# [Selected extract]
+-------+

In each clinical program, regional management teams comprising a medical director (0.25 full-time equivalent [FTE]) and a nurse administrator (1 FTE) provide leadership within IHC's Urban North, Urban Central and Urban South regions. Medical directors are carefully selected based on credibility with their peers in the specific clinical area, demonstrated management and leadership skills and ongoing clinical practice and improvement knowledge. A medical director's role is to work with front-line clinical staff; he or she identifies issues in the implementation of clinical process management, sets clinical goals and holds clinical teams accountable for performance. Nurse administrators oversee each clinical program's operations and support the use of rapid cycle improvement in the implementation of clinical process models.

In addition to the regional structure, each priority clinical program is led at the system level by a central program management team that is also made up of a medical director (0.25 FTE) and a nurse administrator (1 FTE), as well as a statistician, a data manager and a support team (e.g., finance, human resources). The central program management teams oversee priority- and goal-setting for the system, budget-planning for the program area, coordination for process management and support across regions. The statisticians and data managers play a critical role in managing the data flow within the clinical programs, supporting teams as they implement new clinical process models and reviewing system outcomes.

Regional and central clinical program management teams as well as development teams meet regularly as a guidance council to review clinical and financial outcomes, set improvement goals, identify resource and support needs, pinpoint opportunities for improvement and share ideas and practices. Each priority clinical program's guidance council reports to a clinical integration executive team that provides system-level leadership for the deployment of the strategy and that ultimately reports to IHC's board.

+-------+

# [Data provided]
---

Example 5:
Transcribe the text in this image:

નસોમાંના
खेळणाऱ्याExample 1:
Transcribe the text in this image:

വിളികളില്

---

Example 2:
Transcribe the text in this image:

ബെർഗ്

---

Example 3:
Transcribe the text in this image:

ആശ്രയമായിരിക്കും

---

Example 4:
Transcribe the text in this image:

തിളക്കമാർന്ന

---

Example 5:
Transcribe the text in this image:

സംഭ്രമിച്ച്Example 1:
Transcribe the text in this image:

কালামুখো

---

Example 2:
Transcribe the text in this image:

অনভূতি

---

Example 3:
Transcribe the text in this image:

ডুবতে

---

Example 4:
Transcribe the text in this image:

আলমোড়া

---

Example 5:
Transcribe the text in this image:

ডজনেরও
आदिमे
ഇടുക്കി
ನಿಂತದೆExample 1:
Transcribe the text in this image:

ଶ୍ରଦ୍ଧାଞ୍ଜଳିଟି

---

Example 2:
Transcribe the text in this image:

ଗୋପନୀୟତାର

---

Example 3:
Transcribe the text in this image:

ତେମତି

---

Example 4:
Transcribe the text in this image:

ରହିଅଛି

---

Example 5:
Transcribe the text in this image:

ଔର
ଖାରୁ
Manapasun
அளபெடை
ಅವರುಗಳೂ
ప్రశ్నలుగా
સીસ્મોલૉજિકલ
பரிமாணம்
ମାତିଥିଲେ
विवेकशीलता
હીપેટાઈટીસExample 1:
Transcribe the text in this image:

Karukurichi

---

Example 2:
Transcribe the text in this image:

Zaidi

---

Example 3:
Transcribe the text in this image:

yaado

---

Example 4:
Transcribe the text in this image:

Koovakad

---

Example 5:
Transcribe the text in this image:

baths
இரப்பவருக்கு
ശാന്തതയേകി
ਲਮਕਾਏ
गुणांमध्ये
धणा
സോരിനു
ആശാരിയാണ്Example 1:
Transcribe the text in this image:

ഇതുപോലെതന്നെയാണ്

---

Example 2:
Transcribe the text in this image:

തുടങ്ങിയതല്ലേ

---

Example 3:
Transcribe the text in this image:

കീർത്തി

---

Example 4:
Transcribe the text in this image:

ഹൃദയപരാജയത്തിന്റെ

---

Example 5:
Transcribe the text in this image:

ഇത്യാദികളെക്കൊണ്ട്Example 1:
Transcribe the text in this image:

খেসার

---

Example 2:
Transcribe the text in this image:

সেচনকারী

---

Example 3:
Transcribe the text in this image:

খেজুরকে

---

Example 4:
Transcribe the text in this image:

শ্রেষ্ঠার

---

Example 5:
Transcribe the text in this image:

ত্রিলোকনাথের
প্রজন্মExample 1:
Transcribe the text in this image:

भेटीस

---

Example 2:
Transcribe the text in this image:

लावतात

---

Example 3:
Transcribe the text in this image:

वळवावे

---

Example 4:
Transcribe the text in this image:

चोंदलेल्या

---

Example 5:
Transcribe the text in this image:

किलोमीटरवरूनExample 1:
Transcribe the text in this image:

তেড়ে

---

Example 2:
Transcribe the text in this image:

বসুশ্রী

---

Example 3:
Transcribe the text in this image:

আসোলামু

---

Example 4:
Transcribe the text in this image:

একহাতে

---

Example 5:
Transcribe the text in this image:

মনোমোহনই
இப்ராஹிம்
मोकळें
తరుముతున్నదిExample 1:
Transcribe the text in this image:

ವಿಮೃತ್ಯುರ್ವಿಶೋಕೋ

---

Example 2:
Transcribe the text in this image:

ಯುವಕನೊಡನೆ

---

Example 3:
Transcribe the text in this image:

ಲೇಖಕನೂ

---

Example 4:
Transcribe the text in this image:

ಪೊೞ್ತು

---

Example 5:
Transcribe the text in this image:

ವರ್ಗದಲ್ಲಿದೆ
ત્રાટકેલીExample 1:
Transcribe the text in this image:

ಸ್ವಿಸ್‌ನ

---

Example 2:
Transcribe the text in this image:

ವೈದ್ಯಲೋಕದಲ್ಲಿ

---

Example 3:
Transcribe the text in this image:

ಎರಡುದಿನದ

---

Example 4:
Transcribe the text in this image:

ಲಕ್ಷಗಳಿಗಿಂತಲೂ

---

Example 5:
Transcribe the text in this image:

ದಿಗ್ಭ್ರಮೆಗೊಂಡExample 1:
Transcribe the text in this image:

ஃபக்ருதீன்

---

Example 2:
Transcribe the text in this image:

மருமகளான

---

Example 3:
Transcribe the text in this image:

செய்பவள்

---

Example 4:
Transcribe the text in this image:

+-------+

# [Work to complete]
**1)** List every activity that the passage on IHC's clinical program management says the guidance council meets to carry out.
**2)** In one to three sentences, explain on what basis medical directors are chosen, according to the passage on IHC's clinical program management.
**3)** Continue the passage on IHC's clinical program management from its final sentence.
The entries above are separate material and have nothing to do with the passage on IHC's clinical program management.

# [Outputs by task]
**1)**
- Review clinical and financial outcomes
- Set improvement goals
- Identify resource and support needs
- Pinpoint opportunities for improvement
- Share ideas and practices

**2)** Medical directors are selected for their credibility with peers in the specific clinical area. They must also show management and leadership skills and ongoing knowledge of clinical practice and improvement.

**3)**
Every year IHC's board members - half of whom have a medical or nursing background - work with the executive team to set between two and four board goals for each clinical program. These goals typically include at least one each of clinical, financial and service-quality goals, and they drive budget and planning for the clinical programs. In addition to these board goals the guidance council and program management teams select and monitor a series of additional goals in order to gauge implementation of the evidence-based clinical process models. Statisticians draw on the data repository to create registries for the clinical programs and to prepare customized regional, system-level and board performance reports showing progress on goals; this work is in addition to the outcomes tracking available to staff on the intranet. The data in the performance reports and on the intranet are as timely as one month from patient care and, in some cases, one week. The resulting organizational structure focuses on care delivery and links information systems designed to provide data on key organizational processes with a structure that manages and continually seeks to improve core clinical processes.

Aligning incentives for clinical integration

In addition to the redesigned management structure, IHC's leadership has used information and incentives to support the clinical integration strategy. Within each clinical program physicians are given a set of core indicators that measure their own results against peer, regional and system-level results and goals. According to James, these reports encourage a form of "healthy competition that pushes people ahead and has been one strategic lever used to shift physicians towards acceptance of quality as a standard business process and operation." Regional-level medical directors use physician-level data as evidence of contributions to system-level improvement and to guide performance evaluations of employed physicians. Practice groups may be financially rewarded for improvement. Recently, some groups have received up to $25,000 in recognition of their contributions to achieving system-level goals. Senior leaders at regional and system levels have 25% of their salary contingent on the achievement of board goals.

Value for investment in clinical integration

After more than a decade of implementing this strategy across several priority programs, has the clinical integration strategy accomplished the vision Nelson set out in 1995?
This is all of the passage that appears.